Measuring quality engagement. What features are users engaged with most, how often are they used? Don’t focus on granularity (likes, comments) decide why a particular usage metric is indicative of the products performance. Hitlist, an app to help people find good travel deals tracked how many cities added were added per user. Although this metric was high and seemed very encouraging in terms of usage, it was quite irrelevant in terms of product success. Instead, measuring users that were clicking through to booking was much more relevant.
Keep your good customers. Acquiring a new customer, according to Harvard Business Review, is 5 - 25 times more expensive than to retain an existing one. Investors and stakeholders tend to push hard to see growth. As the wise Tarun Mitra has said, ‘If you invest in growth before you have retention, you’re renting users, not acquiring them’. Cross and up-selling to customers where trust has already been established is also vastly easier than selling to someone new. It is as important to filter the relevant early customers from the rest by looking at the data more closely. MySugr, a diabetes management app, was famously heralded to be a ‘beautiful solution’ by early customers, many of whom were not diabetics.
Driving growth is done best by happy satisfied customers, incentivised to share their experience through recommendations and referrals.
Segment users into cohorts. Measure how many and what kind of users keep coming back to your product or app and understand what they do, relative to last week, last month (DAU, WAU, MAU). What feature sets tend to be used by some people, why? Measuring things like averages, hide the pattern behind the data, e.g. revenues drop as customers age. Follow the what happens to users who find your product through Facebook Ads and Google Ads, measure conversion and how many converted users are engaged, retained (or churned) with time. Investigate outliers, if there are a few exceptional high frequency users, double down on what exactly is happening there. Uber learnt that special attention had to be paid to high value users, which lead the company to invest in specialised focused research of day-in-the-life of high frequency users, in their homes with a team of 5, providing video footage on insights for product teams.

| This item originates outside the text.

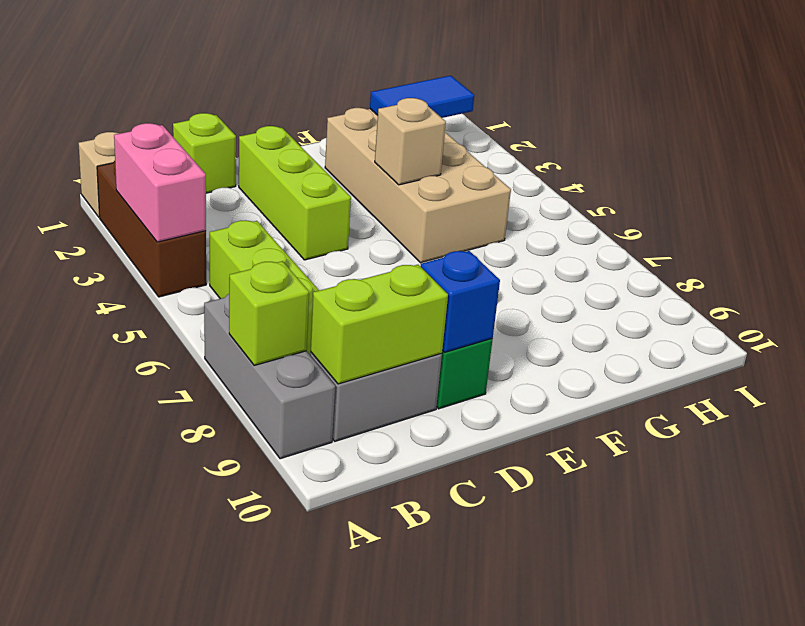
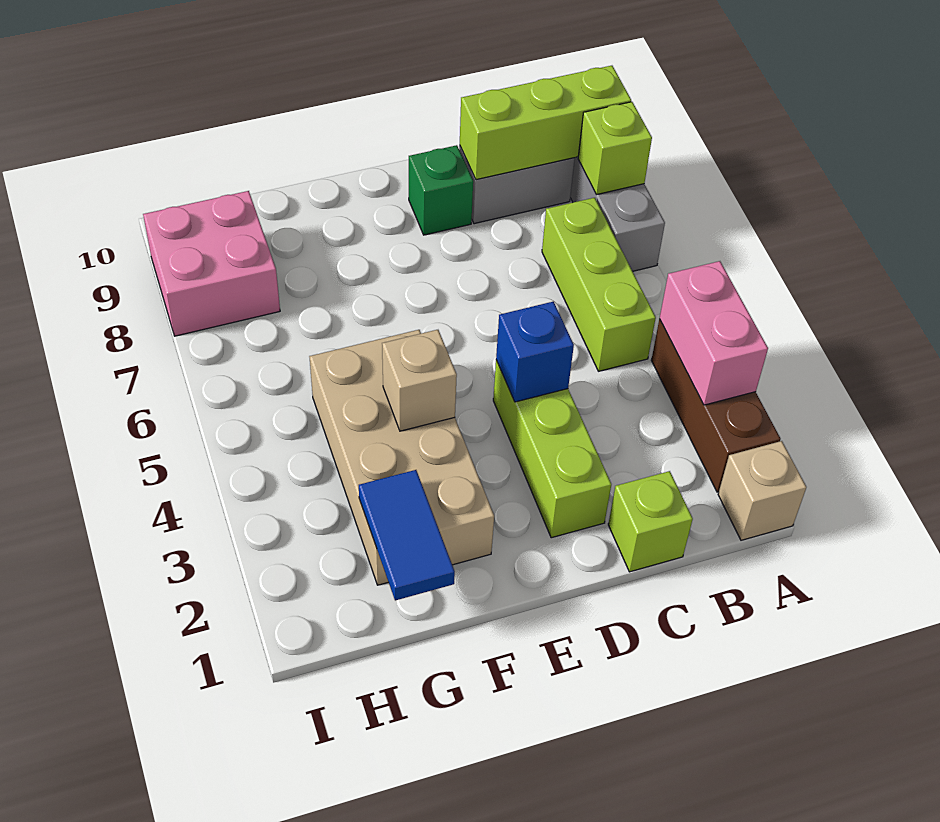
lime 1x2 brick [311,265,448,384] -> lime 1x3 brick [460,66,631,180]
blue 1x1 brick [420,251,500,352] -> blue 1x1 brick moved to [496,302,574,402]
blue 1x2 tile [370,76,474,118] -> blue 1x2 tile turned to [359,470,455,601]
none -> pink 2x2 brick [143,191,280,336]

A/B tests are a great way to measure what happens with a change vs. whats happens without the change to test which was better for your product. Even when running these tests on different batches of people it is important to know what is happening, to know the change is for the right reasons - was A buggy and hence won against B? Also make sure you have’t created more/other problems.
Related: Focus on metrics that matter
Revenue Metrics - Stakeholder interests
Money talks. Optimising on the above metrics, is what goes to ensure a stabile flow of revenue. Solving a problem, acquiring and retaining satisfied users is the foundation for the expected outcome on revenue. Referrals come out of delivering value to customers and has a great effect of knocking down acquisition costs. The most straight forward way to success is to reduce the customer acquisition cost (CAC) and increase the amount of revenue you earn from a customer during the lifetime as a customer of your product (CLV).
With careful nurturing and due attention to the signals in between the noise, your baby will mature into a valued and beautifully independent adult solution.